Tim Fogg, a caving specialist and study co-author found more examples of the fungus in cave systems in Northern Ireland and the Republic of Ireland. He also found the fungus on another cave spider species, Meta Minardi. 

Cave spiders usually prefer to stay concealed in lairs or webs but all of the infected insects were exposed on the roofs and walls of the caves in which they were found. 

The researchers believe that the white fungus altered the spiders' behaviour, sending them out into the open as well as exposing them to air currents that dispersed G attenboroughii spores. 

Study lead author Harry Evans told Live Science that the process of the fungus infection is complex and it would have evolved and become what it is today alongside the cave spiders. 

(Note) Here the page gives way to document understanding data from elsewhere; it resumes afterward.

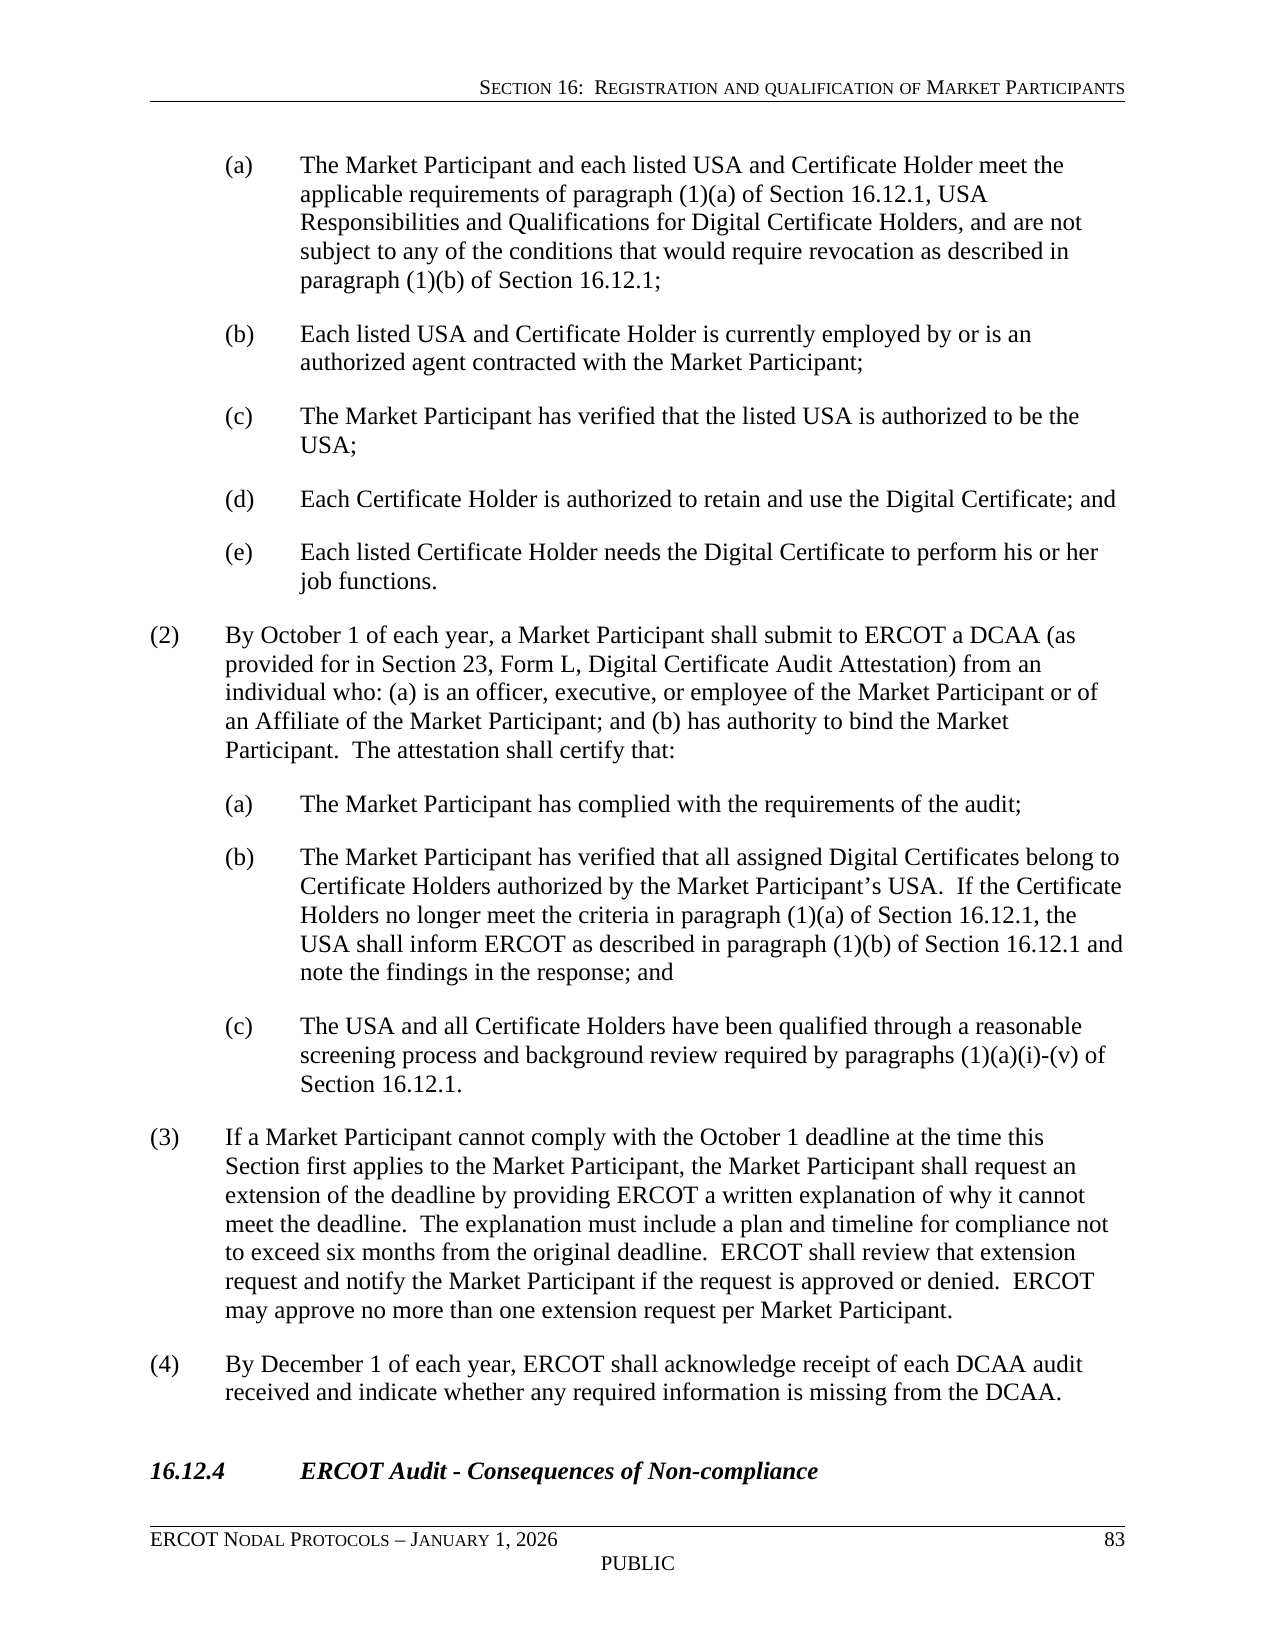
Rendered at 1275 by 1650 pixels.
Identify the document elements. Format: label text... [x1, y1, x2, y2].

list (b) Each listed USA and Certificate Holder is currently employed by or is an authorized agent contracted with the Market Participant; [225, 319, 1125, 376]
list (3) If a Market Participant cannot comply with the October 1 deadline at the time this Section first applies to the Market Participant, the Market Participant shall request an extension of the deadline by providing ERCOT a written explanation of why it cannot meet the deadline. The explanation must include a plan and timeline for compliance not to exceed six months from the original deadline. ERCOT shall review that extension request and notify the Market Participant if the request is approved or denied. ERCOT may approve no more than one extension request per Market Participant. [150, 1122, 1125, 1324]
list (a) The Market Participant has complied with the requirements of the audit; [225, 789, 1125, 817]
list (c) The USA and all Certificate Holders have been qualified through a reasonable screening process and background review required by paragraphs (1)(a)(i)-(v) of Section 16.12.1. [225, 1011, 1125, 1097]
list (e) Each listed Certificate Holder needs the Digital Certificate to perform his or her job functions. [225, 537, 1125, 595]
text 16.12.4 ERCOT Audit - Consequences of Non-compliance [150, 1456, 1125, 1485]
list (a) The Market Participant and each listed USA and Certificate Holder meet the applicable requirements of paragraph (1)(a) of Section 16.12.1, USA Responsibilities and Qualifications for Digital Certificate Holders, and are not subject to any of the conditions that would require revocation as described in paragraph (1)(b) of Section 16.12.1; [225, 150, 1125, 294]
list (b) The Market Participant has verified that all assigned Digital Certificates belong to Certificate Holders authorized by the Market Participant’s USA. If the Certificate Holders no longer meet the criteria in paragraph (1)(a) of Section 16.12.1, the USA shall inform ERCOT as described in paragraph (1)(b) of Section 16.12.1 and note the findings in the response; and [225, 842, 1125, 986]
list (d) Each Certificate Holder is authorized to retain and use the Digital Certificate; and [225, 484, 1125, 512]
list (c) The Market Participant has verified that the listed USA is authorized to be the USA; [225, 401, 1125, 459]
list (2) By October 1 of each year, a Market Participant shall submit to ERCOT a DCAA (as provided for in Section 23, Form L, Digital Certificate Audit Attestation) from an individual who: (a) is an officer, executive, or employee of the Market Participant or of an Affiliate of the Market Participant; and (b) has authority to bind the Market Participant. The attestation shall certify that: [150, 620, 1125, 764]
list (4) By December 1 of each year, ERCOT shall acknowledge receipt of each DCAA audit received and indicate whether any required information is missing from the DCAA. [150, 1349, 1125, 1406]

Evans explained that the fungus spores penetrate the spider and infect a cavity that holds the invertebrate version of blood, called the hemocoel. 

After the spider leaves its lair, G attenboroughii produces a toxin to kill its host and then uses antibiotics, an antimicrobial substance that kills the bacteria, so that the corpse can be preserved while the fungus mummifies it. 

The fungus absorbs all of the nutrients of the spider and when conditions are right, like high humidity in the cave, G attenboroughii grows long structures on the spider to disperse its pores.